Guillermo Williamson Castro, Doctor en Educación y Académico de la Universidad de La Frontera.
A diario, las noticias nos muestran casos trágicos: niños y jóvenes heridos o fallecidos en actos violentos. Se arrestan a pedófilos que estaban bajo protección estatal, y los colegios se convierten en lugares de violencia, donde algunos adolescentes atacan a sus compañeros o profesores. Niños de tan solo 11 años son detenidos por robos en centros comerciales, mientras que jóvenes aparecen con disparos en comunidades rurales. Aunque los medios crean un ambiente de inseguridad, en muchos barrios populares y de clase media, la falta de seguridad para moverse, generar negocios o simplemente para tener tranquilidad es una realidad palpable.
El gobierno ha destinado importantes recursos a estrategias de control y represión, superando a administraciones anteriores. Aunque algunos delitos han disminuido, como el robo de madera en La Araucanía, este no se atribuyó a comuneros mapuche, sino a empresarios locales, y las noticias sobre este tema cesaron. La narrativa de la represión, que incluye más fuerzas policiales y militares en las calles, se ha vuelto predominante tanto en el discurso del gobierno como de la oposición.
La seguridad sin prevención no es suficiente.
Recientemente se ha establecido el Ministerio de Seguridad Pública para garantizar la seguridad y el orden público. Sin embargo, la represión y la implementación de protocolos de actuación ante delitos no son soluciones efectivas. Durante mis viajes por América Latina y Europa, noté que los chilenos eran percibidos como ladrones no violentos; el enfoque estaba en evitar dañar a otros. Pero hoy, la violencia, especialmente asociada a extranjeros, no hace distinciones entre clases sociales y ha cambiado la dinámica del crimen. La represión no puede revertir esta evolución cultural.
La educación es la clave.

Datos registrados:
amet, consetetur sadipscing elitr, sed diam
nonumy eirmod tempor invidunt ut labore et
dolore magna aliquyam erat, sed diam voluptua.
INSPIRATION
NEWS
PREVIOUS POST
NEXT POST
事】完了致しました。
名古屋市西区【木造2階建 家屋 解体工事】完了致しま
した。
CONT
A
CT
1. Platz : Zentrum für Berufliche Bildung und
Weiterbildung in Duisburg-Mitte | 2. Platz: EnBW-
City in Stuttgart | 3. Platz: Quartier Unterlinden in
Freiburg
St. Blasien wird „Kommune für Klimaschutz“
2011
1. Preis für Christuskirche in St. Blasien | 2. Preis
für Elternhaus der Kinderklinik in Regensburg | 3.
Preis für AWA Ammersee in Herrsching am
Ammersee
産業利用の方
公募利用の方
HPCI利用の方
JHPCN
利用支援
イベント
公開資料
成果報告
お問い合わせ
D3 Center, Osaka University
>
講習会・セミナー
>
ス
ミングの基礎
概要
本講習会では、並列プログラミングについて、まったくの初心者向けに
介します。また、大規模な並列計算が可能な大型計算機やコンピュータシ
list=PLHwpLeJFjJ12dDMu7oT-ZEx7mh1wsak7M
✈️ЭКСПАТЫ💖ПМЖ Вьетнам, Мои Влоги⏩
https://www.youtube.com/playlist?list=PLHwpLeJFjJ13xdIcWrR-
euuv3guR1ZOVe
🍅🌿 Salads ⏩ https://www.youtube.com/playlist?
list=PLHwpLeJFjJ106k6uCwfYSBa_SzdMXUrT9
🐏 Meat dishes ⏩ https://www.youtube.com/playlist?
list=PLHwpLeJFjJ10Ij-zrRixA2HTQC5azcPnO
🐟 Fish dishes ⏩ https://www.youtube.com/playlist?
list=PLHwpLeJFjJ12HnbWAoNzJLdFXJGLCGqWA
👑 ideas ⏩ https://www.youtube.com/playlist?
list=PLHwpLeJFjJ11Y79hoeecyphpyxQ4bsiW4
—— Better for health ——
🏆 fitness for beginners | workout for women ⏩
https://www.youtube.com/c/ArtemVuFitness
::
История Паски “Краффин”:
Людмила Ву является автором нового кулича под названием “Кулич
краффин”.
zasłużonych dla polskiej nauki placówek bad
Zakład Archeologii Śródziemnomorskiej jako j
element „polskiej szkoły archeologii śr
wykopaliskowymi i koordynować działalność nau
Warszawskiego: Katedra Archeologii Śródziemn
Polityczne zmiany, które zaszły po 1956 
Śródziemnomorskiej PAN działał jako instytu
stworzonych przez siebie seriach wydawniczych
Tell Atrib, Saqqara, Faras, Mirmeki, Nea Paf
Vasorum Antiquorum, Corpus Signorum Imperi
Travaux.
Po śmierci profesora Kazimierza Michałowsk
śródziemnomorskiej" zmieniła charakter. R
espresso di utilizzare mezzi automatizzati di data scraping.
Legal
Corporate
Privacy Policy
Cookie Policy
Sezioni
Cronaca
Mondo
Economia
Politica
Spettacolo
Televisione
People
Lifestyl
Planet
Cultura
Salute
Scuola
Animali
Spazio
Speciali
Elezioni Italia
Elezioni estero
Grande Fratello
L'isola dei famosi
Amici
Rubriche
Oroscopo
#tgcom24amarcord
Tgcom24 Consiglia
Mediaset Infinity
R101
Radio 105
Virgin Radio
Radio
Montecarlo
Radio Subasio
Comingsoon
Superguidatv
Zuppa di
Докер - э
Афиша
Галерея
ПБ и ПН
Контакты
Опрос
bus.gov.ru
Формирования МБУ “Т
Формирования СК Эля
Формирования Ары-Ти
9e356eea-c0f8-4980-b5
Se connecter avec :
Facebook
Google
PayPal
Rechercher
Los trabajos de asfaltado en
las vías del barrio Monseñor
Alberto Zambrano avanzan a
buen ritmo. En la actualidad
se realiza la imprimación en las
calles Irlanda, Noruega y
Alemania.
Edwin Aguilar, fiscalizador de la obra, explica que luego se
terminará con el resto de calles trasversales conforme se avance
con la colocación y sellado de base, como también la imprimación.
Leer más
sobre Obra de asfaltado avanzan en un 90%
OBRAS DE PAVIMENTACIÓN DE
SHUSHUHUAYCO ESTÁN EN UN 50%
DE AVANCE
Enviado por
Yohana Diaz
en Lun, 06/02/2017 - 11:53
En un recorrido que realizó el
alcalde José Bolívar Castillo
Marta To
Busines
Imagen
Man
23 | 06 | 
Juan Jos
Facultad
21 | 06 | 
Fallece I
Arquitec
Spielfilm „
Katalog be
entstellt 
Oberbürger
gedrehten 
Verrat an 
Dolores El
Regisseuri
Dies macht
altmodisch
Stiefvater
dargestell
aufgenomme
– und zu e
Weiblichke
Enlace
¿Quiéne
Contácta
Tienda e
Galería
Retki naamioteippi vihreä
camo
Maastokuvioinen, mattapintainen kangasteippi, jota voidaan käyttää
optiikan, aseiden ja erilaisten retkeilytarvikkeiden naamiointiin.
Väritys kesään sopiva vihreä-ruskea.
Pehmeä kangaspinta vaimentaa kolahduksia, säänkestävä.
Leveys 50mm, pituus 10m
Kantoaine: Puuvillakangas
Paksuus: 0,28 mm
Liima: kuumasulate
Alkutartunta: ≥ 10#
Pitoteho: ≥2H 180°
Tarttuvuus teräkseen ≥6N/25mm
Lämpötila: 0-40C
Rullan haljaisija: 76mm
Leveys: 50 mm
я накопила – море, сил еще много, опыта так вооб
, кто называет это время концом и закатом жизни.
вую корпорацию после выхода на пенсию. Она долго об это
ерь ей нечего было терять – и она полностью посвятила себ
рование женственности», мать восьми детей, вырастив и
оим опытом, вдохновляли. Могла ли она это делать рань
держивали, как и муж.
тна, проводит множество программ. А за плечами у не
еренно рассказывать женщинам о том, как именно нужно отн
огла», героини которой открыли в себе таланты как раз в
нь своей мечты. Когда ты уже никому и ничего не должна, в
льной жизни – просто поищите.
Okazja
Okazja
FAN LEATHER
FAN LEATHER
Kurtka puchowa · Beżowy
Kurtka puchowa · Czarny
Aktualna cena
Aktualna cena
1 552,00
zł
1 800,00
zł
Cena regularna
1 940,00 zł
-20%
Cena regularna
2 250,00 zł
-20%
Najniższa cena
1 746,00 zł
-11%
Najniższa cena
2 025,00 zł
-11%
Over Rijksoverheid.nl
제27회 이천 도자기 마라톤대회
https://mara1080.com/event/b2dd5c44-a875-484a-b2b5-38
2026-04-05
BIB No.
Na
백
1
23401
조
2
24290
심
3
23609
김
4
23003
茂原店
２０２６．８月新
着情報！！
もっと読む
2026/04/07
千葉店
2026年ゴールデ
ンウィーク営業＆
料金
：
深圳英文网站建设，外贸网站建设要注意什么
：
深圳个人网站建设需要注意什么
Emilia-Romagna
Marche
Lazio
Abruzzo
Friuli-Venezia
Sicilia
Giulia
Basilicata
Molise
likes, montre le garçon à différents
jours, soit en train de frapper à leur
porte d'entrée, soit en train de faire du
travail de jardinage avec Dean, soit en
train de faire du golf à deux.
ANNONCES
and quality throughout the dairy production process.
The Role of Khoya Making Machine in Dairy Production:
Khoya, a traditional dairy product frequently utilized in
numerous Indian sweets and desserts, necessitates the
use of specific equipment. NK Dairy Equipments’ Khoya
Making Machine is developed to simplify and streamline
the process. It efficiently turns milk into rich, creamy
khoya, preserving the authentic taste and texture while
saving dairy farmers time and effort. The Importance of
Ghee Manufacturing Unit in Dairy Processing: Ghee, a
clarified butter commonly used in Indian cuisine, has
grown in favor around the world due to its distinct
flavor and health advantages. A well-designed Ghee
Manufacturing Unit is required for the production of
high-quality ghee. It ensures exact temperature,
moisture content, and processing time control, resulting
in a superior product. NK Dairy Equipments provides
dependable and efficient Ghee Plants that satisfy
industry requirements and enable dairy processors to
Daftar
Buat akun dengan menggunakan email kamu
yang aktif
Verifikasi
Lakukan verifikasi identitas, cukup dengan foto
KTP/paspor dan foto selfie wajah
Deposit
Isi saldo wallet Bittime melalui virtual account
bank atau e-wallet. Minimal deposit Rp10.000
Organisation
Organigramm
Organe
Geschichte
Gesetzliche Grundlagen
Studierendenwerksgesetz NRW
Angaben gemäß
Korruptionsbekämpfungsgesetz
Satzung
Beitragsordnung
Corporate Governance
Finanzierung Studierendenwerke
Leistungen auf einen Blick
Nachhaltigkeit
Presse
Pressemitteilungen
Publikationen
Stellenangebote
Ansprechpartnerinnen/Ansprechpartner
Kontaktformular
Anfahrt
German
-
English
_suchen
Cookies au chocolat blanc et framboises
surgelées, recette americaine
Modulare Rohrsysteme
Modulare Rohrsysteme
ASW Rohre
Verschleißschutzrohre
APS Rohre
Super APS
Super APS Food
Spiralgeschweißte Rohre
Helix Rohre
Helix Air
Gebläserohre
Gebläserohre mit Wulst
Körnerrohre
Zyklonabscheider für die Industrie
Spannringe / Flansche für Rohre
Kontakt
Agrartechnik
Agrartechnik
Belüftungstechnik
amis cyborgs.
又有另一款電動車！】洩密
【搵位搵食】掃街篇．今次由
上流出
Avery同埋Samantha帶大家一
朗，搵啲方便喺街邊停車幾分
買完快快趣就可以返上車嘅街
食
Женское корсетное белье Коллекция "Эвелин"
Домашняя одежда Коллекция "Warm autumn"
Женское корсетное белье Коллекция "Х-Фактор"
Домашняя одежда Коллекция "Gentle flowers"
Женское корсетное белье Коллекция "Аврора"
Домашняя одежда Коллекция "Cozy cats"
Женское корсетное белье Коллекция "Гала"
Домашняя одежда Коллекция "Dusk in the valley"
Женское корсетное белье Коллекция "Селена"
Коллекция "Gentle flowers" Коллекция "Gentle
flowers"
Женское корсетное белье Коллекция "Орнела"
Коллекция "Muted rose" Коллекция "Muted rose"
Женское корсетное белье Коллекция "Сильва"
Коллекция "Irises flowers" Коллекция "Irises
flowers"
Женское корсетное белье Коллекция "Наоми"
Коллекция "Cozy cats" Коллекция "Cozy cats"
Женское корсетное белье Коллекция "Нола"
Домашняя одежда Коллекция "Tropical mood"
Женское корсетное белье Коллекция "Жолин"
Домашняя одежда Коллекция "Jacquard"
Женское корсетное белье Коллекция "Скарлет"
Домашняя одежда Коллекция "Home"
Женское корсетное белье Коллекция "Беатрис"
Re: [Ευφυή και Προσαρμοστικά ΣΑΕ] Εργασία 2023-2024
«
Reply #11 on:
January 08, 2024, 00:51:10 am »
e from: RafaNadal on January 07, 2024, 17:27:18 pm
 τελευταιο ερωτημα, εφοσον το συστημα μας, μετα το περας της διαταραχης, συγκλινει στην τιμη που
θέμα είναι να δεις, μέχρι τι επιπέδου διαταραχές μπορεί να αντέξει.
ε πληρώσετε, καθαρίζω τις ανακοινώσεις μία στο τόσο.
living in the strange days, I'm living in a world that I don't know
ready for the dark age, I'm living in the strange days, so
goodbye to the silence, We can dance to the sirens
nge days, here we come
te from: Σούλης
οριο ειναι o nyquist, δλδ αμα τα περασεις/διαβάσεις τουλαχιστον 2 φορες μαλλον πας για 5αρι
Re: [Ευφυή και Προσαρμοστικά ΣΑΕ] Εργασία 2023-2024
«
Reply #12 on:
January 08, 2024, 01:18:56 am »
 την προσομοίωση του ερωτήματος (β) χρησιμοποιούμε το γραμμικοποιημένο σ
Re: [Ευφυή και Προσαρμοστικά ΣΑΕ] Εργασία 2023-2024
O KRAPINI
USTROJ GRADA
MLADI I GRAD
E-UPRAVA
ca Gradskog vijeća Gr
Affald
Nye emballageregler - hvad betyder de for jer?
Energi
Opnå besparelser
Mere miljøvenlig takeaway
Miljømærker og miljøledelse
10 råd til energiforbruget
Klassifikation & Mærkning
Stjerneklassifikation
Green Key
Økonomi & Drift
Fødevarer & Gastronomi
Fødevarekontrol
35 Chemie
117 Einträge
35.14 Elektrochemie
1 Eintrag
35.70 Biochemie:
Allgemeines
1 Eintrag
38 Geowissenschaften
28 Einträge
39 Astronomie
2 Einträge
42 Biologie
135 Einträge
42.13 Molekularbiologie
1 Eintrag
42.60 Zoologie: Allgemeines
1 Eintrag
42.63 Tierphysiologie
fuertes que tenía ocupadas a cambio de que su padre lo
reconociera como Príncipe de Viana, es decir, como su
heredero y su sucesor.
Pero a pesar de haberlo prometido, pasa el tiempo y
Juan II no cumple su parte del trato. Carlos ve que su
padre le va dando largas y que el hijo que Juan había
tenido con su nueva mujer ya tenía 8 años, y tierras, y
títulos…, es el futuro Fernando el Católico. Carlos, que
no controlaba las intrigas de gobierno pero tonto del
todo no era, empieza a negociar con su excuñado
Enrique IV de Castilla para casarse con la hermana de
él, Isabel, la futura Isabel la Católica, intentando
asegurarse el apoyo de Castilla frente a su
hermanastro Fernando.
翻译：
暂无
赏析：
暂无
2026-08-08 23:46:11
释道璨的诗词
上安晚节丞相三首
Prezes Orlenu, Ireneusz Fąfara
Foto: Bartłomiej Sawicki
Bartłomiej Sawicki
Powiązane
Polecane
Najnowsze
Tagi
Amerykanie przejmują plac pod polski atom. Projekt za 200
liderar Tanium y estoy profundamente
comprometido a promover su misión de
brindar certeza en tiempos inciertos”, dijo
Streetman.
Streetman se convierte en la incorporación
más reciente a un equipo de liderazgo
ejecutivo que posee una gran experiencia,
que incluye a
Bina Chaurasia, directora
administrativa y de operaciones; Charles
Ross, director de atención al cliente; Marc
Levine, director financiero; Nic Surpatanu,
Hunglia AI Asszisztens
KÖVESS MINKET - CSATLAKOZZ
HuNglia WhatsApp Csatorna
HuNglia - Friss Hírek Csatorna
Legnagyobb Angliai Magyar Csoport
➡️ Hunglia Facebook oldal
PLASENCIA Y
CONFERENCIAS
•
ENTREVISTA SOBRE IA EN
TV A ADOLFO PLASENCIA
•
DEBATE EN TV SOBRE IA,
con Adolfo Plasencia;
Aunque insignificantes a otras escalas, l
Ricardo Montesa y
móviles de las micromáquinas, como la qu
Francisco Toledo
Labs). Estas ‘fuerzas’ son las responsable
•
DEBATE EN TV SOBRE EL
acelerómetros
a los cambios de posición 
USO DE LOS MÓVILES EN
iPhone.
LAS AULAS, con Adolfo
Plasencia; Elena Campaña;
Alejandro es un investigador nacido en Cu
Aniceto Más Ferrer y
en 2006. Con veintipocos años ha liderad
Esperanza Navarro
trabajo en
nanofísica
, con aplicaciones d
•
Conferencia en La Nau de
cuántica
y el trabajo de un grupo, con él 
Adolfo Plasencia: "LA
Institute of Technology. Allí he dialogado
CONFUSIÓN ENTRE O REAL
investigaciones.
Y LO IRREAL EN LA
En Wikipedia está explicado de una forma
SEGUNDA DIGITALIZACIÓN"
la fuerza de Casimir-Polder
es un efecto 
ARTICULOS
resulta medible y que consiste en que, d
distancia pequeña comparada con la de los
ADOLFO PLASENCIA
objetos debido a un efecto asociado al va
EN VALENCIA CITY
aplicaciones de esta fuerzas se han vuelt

Consigna A:
En el texto sobre seguridad y educación, ¿cómo se percibía a los chilenos en América Latina y Europa?
Consigna B:
Prosigue el texto sobre seguridad y educación a partir de su última línea.
Los datos constituyen un material independiente del texto sobre seguridad y educación.

Respuesta escrita A:
Como ladrones no violentos.

Respuesta escrita B:
En estos últimos años, la educación no ha sido una prioridad en las políticas gubernamentales. Es complicado obtener fondos del Ministerio de Justicia para educación postpenitenciaria, y los docentes se sienten inseguros en los colegios, donde el tráfico de drogas paraliza el proceso educativo. Muchos programas externalizados a fundaciones han tenido poco éxito, ya que la colaboración directa entre estado, academia y comunidades es esencial. Los Consejos Escolares carecen de poder real, lo que silencia las voces de estudiantes y familias.
Necesitamos un cambio radical en el sistema educativo.
Es fundamental priorizar la educación en los próximos años. Los docentes y las comunidades educativas deben ser valorados, y se debe fomentar un aprendizaje basado en la autodisciplina y el respeto mutuo, tal como lo enseñan los kimche mapuche. Debemos reconstruir el vínculo entre la educación y el territorio, así como entre el currículum y la comunidad.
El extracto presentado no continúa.